7-6 Distribution Maps of Anthropogenic Radionuclides in the Japan Sea

- Transport Processes of Radionuclides in the Japan Sea -

Fig.7-15 Distribution of the inventory of cesium-137 ( 137 Cs) in seawater originating from global fallout due to atmospheric nuclear weapons testing

Fig.7-15 Distribution of the inventory of cesium-137 (137Cs) in seawater originating from global fallout due to atmospheric nuclear weapons testing

Fig.7-16 Settling flux and the origin of aluminum at three regions in the Japan Sea

Fig.7-16 Settling flux and the origin of aluminum at three regions in the Japan Sea

(1) off Vladivostok, (2) off the Noto Peninsula, and (3) off Okushiri Island ("Settling flux" is defined as the quantity of particles collected per unit area and in set collection time. In the figure, settling fluxes are measured at a depth of 1 km.)

We have carried out expeditions in the Japanese and Russian exclusive economic zones (EEZ) of the Japan Sea for 10 years to clarify seawater circulation and transport processes of materials in the sea. As a result, for the first time, we have made distribution maps of anthropogenic radionuclides in the Japan Sea and outlined the transport processes of radionuclides in the sea. The Japan Sea expeditions by JAEA started with its participation in the Japanese-Korean-Russian joint expeditions of 1994 and 1995. Through 18 expeditions, JAEA succeeded in covering almost all areas of the Japan Sea that can be observed at present.

The results of these expeditions are summarized below.
(1) Concentrations of anthropogenic radionuclides in seawater vary over regions and depths. Distributions of radionuclides in middle-deep layers of the sea show a southeastward lateral transport of radionuclides from the Japan Basin to the Yamato Basin, detouring around the Yamato Rise due to seawater movement (Fig.7-15).

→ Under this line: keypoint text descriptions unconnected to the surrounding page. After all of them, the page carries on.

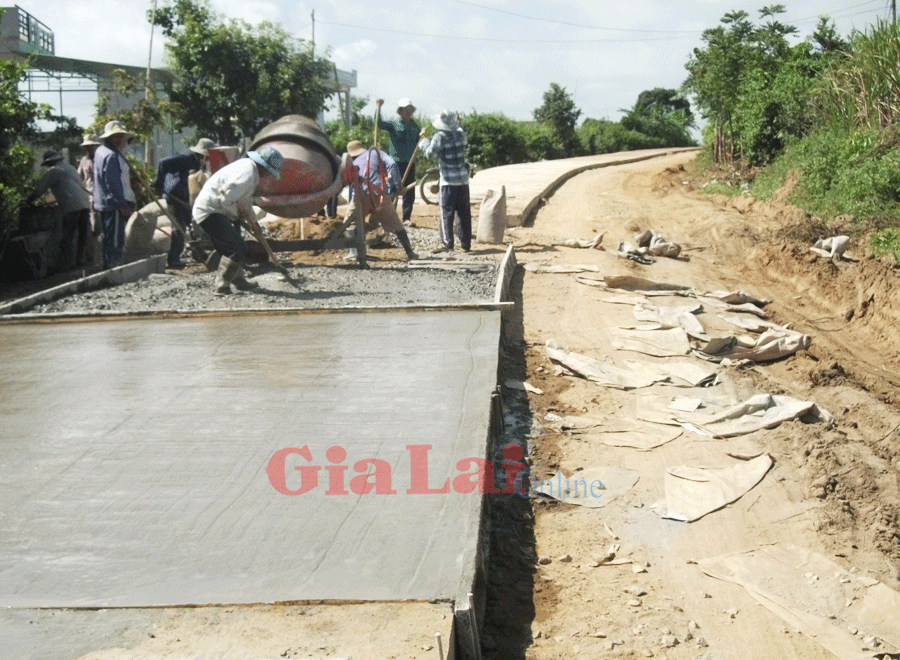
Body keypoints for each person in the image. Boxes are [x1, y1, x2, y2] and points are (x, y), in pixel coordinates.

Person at [192, 145, 284, 294]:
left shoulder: (251, 172)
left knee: (229, 248)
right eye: (270, 172)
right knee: (237, 248)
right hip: (210, 211)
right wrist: (235, 216)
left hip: (219, 209)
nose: (269, 176)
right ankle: (221, 284)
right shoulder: (247, 173)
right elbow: (226, 199)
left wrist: (254, 223)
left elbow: (244, 201)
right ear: (265, 168)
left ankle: (238, 280)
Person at [343, 140, 418, 262]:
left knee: (350, 222)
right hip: (380, 194)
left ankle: (354, 253)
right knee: (396, 223)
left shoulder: (353, 162)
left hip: (360, 195)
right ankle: (410, 253)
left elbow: (351, 185)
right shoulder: (377, 153)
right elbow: (392, 165)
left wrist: (353, 204)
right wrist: (399, 186)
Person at [153, 137, 217, 268]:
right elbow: (163, 163)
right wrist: (159, 183)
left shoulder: (199, 164)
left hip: (184, 201)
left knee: (192, 226)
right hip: (173, 198)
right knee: (179, 228)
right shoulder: (187, 159)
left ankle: (198, 253)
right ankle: (173, 260)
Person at [27, 150, 91, 270]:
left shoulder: (53, 171)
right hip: (85, 203)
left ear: (49, 163)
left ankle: (69, 264)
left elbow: (40, 190)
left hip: (71, 207)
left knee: (66, 238)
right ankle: (80, 260)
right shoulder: (70, 168)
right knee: (82, 235)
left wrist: (29, 200)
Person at [420, 110, 471, 252]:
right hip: (463, 180)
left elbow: (431, 154)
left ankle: (448, 243)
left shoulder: (440, 136)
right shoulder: (460, 134)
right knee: (464, 213)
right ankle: (466, 244)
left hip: (448, 181)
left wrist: (424, 142)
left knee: (446, 212)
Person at [92, 120, 136, 269]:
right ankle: (114, 268)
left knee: (107, 238)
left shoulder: (100, 151)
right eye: (115, 136)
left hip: (102, 203)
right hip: (113, 204)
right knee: (116, 240)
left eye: (121, 136)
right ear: (108, 137)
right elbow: (113, 183)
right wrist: (122, 204)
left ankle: (107, 266)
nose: (119, 140)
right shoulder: (111, 156)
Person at [376, 97, 420, 224]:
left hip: (410, 162)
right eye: (406, 109)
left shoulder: (416, 128)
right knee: (392, 189)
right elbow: (379, 124)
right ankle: (390, 217)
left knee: (409, 192)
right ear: (400, 111)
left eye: (410, 109)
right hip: (395, 163)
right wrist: (378, 108)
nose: (408, 111)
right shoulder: (394, 125)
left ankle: (406, 218)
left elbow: (420, 142)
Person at [76, 133, 102, 267]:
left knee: (103, 227)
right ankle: (94, 256)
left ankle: (102, 255)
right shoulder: (84, 161)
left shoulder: (102, 159)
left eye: (92, 146)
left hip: (103, 197)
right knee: (94, 228)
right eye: (88, 146)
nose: (90, 148)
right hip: (90, 197)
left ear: (97, 146)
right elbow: (79, 178)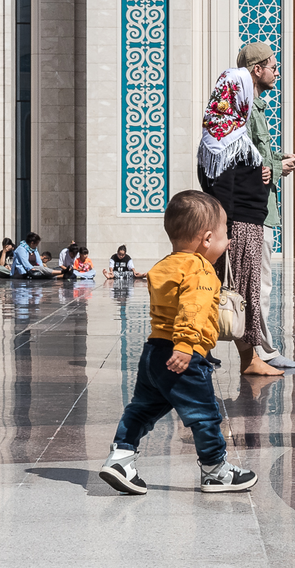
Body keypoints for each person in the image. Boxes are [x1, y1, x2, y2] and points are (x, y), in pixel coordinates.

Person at [99, 190, 258, 495]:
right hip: (182, 355)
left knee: (142, 409)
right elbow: (192, 309)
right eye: (226, 236)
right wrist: (186, 346)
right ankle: (214, 470)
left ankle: (120, 457)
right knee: (205, 414)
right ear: (207, 239)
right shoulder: (200, 268)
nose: (229, 242)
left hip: (154, 352)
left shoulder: (164, 265)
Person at [197, 64, 281, 377]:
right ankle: (247, 360)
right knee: (241, 294)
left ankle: (205, 355)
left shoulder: (229, 135)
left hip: (243, 224)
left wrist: (262, 173)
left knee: (234, 294)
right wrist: (226, 232)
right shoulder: (225, 140)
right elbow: (221, 189)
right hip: (239, 228)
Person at [236, 42, 295, 369]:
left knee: (257, 285)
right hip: (251, 210)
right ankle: (263, 353)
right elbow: (244, 162)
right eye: (272, 66)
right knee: (255, 286)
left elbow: (257, 157)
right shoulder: (244, 110)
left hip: (259, 208)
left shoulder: (255, 108)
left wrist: (278, 160)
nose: (276, 72)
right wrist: (278, 168)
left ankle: (262, 351)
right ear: (256, 69)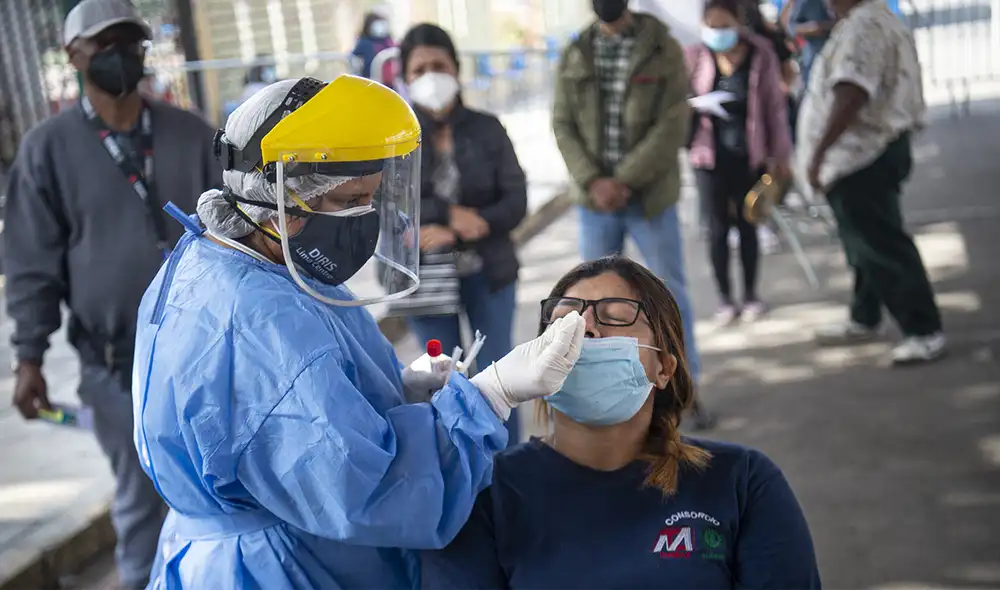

Vertical convection of seawater in winter plays an important role in transport of radionuclides to the lower depths of the northwestern Japan Sea.
(2) Studies of settling particles reveal accumulation of particulate radionuclides in the seabed from lateral transport of particles originating in the East China Sea and the Japan Islands, as well as from yellow dust from the Asian Continent via the atmosphere (Fig.7-16).
(3) Anthropogenic radionuclides detected in seawater and seabed sediments are inferred to originate from global fallout from atmospheric nuclear weapons testing. The radiological consequences of these radionuclides on human physiology are negligible.

These findings enable understanding of seawater circulation and transport processes of materials in the sea. Furthermore, the dataset on the distribution of anthropogenic radionuclides established by this study provides background data in assessing the radiological consequences in cases of radioactive waste disposal in the sea or nuclear emergency response to accidental releases of radionuclides in or near the Japan Sea.